The Joint Committee on Human Rights (JCHR) has published a Report on the Crime and Courts Bill which will be considered at Report stage in the House of Lords from Tuesday 27 November. In its Report the Committee expresses concern that the new National Crime Agency to be exempt from the Freedom of Information Act:
19. The Bill provides for the NCA to be exempt from freedom of information (“FOI”) legislation. The NCA’s predecessor, the Serious Organised Crime Agency (“SOCA”) was similarly exempt from the FOI Act, but the functions which the NCA will take on from the UK Border Agency and the National Policing Improvement Agency were not previously exempt.
20. We asked the Government for its justification for excluding from the scope of the FOI legislation functions which were formerly within the scope of that legislation. The Government’s response is that the functions transferring into the NCA which were formerly within the scope of FOI legislation are expected to make up only a small part of the Agency (about 8% of staff and 5% of budget), and it is not considered possible to ring-fence the functions of the precursor agencies for the purposes of the application of FOI legislation. This, the Government explains, is because the NCA is being designed as an integrated whole—to ensure a free flow of information between the central intelligence hub and all parts of the Agency, and it would defeat the purpose of such an approach if individual parts had to be cordoned off as subject to the FOI Act. Precursor units are also considered to be unlikely to be clearly identifiable as distinct entities within the new NCA.

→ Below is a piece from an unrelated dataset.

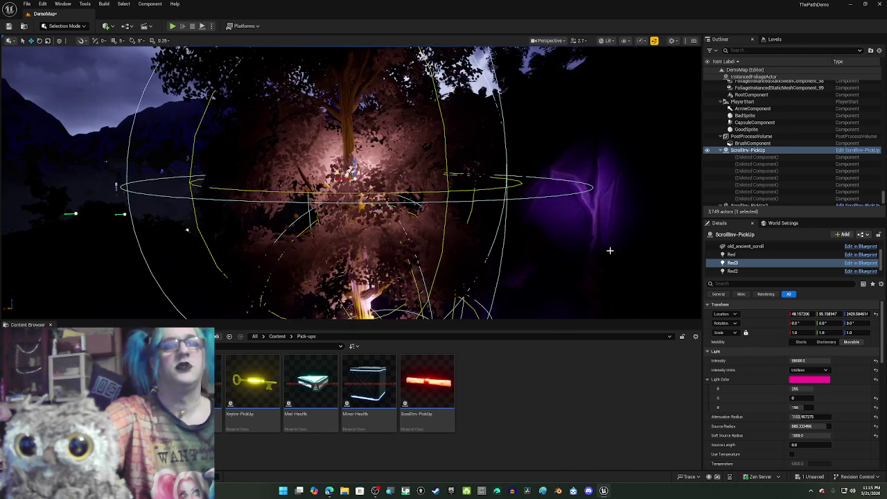
{"action": "left_click", "coordinate": [796, 359]}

21. The Government also states that it is committed to ensuring that the NCA will be transparent, notwithstanding that FOI legislation will not apply to it. The Director General will be under a statutory duty to make arrangements for publishing information about the exercise of NCA functions, and the sorts of information that will be published will be set out in the NCA’s Framework Document, which will itself be published and laid before Parliament. The Government expects that as a result the NCA will in fact publish more information than its predecessors.
22. We are not convinced by the Government’s justification for reducing the coverage of freedom of information legislation by including within the NCA exemption functions which were previously covered by that legislation. We are concerned that reducing the coverage of this legislation in this way could create a dangerous precedent. It is not uncommon for this legislation to apply to certain of an organisation’s functions but not others, and we need a good deal more evidence from the Government to persuade us why the NCA should be any different.
During the Bill’s Committee stage in the House of Lords, Baroness Hamwee moved an amendment to to make the NCA subject to the FOI Act. Following a reply from the Home Office minister, Lord Henley, the Baroness said “I am afraid that I remain unconvinced” that the NCA “should be exempt in its totality”. She withdrew the amendment but said “this issue justifies further examination”.